Yesintek (ustekinumab-kfce) — Blue Cross Blue Shield of Kansas
ulcerative colitis (UC)
Preferred products
- Ustekinumab
- Ustekinumab-aekn
- Stelara (ustekinumab)
- Selarsdi (ustekinumab-aekn)
Initial criteria
- Requested agent is eligible for continuation of therapy OR meets the following.
- Patient has an FDA labeled indication or indication supported in compendia for the requested agent and route of administration.
- If psoriatic arthritis (PsA): has tried and had inadequate response to ONE conventional agent (cyclosporine, leflunomide, methotrexate, sulfasalazine) for at least 3 months OR has intolerance/hypersensitivity to ONE conventional agent used for PsA OR has an FDA labeled contraindication to ALL conventional agents OR has severe active PsA (erosive, elevated ESR/CRP, long‑term damage, or rapidly progressive) OR has concomitant severe psoriasis OR medication history indicates use of another biologic immunomodulator or Otezla.
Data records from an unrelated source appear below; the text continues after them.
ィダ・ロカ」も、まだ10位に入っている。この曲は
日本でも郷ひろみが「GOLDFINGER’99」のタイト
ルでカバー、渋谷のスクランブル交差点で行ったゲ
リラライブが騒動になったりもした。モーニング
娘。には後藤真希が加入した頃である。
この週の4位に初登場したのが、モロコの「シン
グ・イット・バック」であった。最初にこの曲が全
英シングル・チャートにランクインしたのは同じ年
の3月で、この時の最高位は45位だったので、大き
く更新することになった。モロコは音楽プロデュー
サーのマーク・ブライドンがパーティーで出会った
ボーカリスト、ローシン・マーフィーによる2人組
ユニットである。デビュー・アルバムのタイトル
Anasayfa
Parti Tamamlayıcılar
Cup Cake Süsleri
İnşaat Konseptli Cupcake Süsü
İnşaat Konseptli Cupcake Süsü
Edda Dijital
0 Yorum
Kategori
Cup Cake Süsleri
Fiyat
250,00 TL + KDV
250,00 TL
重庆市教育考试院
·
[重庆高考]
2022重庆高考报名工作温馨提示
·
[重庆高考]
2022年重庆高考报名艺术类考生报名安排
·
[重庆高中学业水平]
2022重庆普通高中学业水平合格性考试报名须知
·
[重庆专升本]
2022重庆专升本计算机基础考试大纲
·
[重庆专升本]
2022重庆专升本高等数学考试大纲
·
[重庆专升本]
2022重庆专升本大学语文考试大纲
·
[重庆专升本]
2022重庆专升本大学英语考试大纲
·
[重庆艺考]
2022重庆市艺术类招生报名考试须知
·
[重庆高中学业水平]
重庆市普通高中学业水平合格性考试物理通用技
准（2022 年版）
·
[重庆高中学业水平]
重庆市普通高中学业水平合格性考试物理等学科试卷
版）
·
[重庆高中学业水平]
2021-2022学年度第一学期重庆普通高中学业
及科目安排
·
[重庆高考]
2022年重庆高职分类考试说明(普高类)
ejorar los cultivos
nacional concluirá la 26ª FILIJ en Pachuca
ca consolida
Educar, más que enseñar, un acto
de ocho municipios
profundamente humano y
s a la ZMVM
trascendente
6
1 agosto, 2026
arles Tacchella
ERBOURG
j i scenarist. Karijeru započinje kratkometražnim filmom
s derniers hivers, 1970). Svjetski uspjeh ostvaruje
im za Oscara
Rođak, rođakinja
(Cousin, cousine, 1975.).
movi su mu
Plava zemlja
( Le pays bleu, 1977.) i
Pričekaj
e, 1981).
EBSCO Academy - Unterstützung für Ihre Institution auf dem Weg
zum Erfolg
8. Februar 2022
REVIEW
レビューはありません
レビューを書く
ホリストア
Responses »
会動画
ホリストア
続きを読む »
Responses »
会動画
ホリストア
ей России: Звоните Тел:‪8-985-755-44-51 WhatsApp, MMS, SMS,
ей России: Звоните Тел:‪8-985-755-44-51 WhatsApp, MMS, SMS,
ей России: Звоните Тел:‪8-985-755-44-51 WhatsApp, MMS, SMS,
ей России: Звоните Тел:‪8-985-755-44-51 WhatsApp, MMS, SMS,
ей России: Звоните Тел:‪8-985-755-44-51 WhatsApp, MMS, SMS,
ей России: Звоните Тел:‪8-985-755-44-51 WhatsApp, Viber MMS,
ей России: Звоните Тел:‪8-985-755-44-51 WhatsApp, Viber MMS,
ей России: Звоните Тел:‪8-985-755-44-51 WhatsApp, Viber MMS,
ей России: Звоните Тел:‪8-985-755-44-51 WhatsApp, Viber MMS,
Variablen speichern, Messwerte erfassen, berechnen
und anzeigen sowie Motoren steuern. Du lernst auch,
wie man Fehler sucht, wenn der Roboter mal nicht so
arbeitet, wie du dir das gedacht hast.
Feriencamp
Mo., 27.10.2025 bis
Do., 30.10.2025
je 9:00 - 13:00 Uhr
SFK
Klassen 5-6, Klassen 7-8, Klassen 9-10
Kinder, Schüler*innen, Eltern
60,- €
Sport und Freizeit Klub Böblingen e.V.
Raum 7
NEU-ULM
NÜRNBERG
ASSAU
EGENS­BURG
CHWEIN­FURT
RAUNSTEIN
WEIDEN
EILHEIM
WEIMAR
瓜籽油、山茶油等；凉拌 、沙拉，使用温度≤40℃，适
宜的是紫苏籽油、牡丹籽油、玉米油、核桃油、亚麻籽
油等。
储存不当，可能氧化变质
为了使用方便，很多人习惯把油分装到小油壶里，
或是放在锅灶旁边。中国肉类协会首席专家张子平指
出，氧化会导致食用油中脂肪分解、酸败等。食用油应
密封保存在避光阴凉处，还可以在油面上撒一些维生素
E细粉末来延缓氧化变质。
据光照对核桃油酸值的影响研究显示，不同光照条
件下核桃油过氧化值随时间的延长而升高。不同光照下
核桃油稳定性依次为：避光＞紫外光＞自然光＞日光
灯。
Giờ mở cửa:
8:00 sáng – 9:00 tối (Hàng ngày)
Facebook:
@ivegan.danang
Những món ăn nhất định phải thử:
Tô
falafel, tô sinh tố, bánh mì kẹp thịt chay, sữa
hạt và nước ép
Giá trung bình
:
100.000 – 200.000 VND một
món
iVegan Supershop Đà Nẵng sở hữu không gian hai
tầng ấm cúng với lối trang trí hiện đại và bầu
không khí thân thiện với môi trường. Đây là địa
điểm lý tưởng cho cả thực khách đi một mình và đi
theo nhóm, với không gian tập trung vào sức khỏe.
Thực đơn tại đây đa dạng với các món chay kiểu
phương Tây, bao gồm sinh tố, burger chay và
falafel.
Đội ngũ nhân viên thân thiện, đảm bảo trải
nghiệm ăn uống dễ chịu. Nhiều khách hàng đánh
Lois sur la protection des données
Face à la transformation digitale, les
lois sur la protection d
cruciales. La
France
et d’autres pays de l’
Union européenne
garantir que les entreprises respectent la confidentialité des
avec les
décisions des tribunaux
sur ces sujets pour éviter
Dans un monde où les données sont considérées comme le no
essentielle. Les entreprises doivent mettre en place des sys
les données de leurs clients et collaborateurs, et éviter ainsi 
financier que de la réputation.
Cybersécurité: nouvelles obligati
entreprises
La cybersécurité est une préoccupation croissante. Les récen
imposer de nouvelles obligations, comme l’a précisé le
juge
- If plaque psoriasis (PS): has tried and had inadequate response to ONE conventional agent (acitretin, anthralin, calcipotriene, calcitriol, coal tar, cyclosporine, methotrexate, pimecrolimus, PUVA, tacrolimus, tazarotene, topical corticosteroids) for at least 3 months OR has intolerance/hypersensitivity to ONE conventional agent OR FDA labeled contraindication to ALL conventional agents OR has severe active PS (≥10% BSA, select locations, intractable pruritus, serious emotional consequences) OR has concomitant severe PsA OR medication history indicates use of another biologic immunomodulator or Otezla.
- If Crohn’s disease (CD): has tried and had inadequate response to ONE conventional agent (6‑mercaptopurine, azathioprine, corticosteroids—prednisone or budesonide EC capsule—, methotrexate) for at least 3 months OR intolerance/hypersensitivity to ONE conventional agent OR FDA labeled contraindication to ALL such agents OR medication history indicates use of another biologic immunomodulator.
- If ulcerative colitis (UC): has tried and had inadequate response to ONE conventional agent (6‑mercaptopurine, azathioprine, balsalazide, corticosteroids) for at least 3 months OR intolerance/hypersensitivity to ONE conventional agent OR FDA labeled contraindication to ALL such agents.
Reauthorization criteria
- Patient previously approved for requested agent through plan’s Prior Authorization process.
- Patient has had clinical benefit with the requested agent.
- Requested agent is preferred OR patient meets criteria of inadequate response/intolerance/hypersensitivity to preferred products as specified for initial evaluation.
- Prescriber is a specialist in the area of diagnosis or has consulted one.
- Patient will not use requested agent with another immunomodulator unless labeling allows and supporting data for combination are provided.
- Patient does not have any FDA labeled contraindications to the requested agent.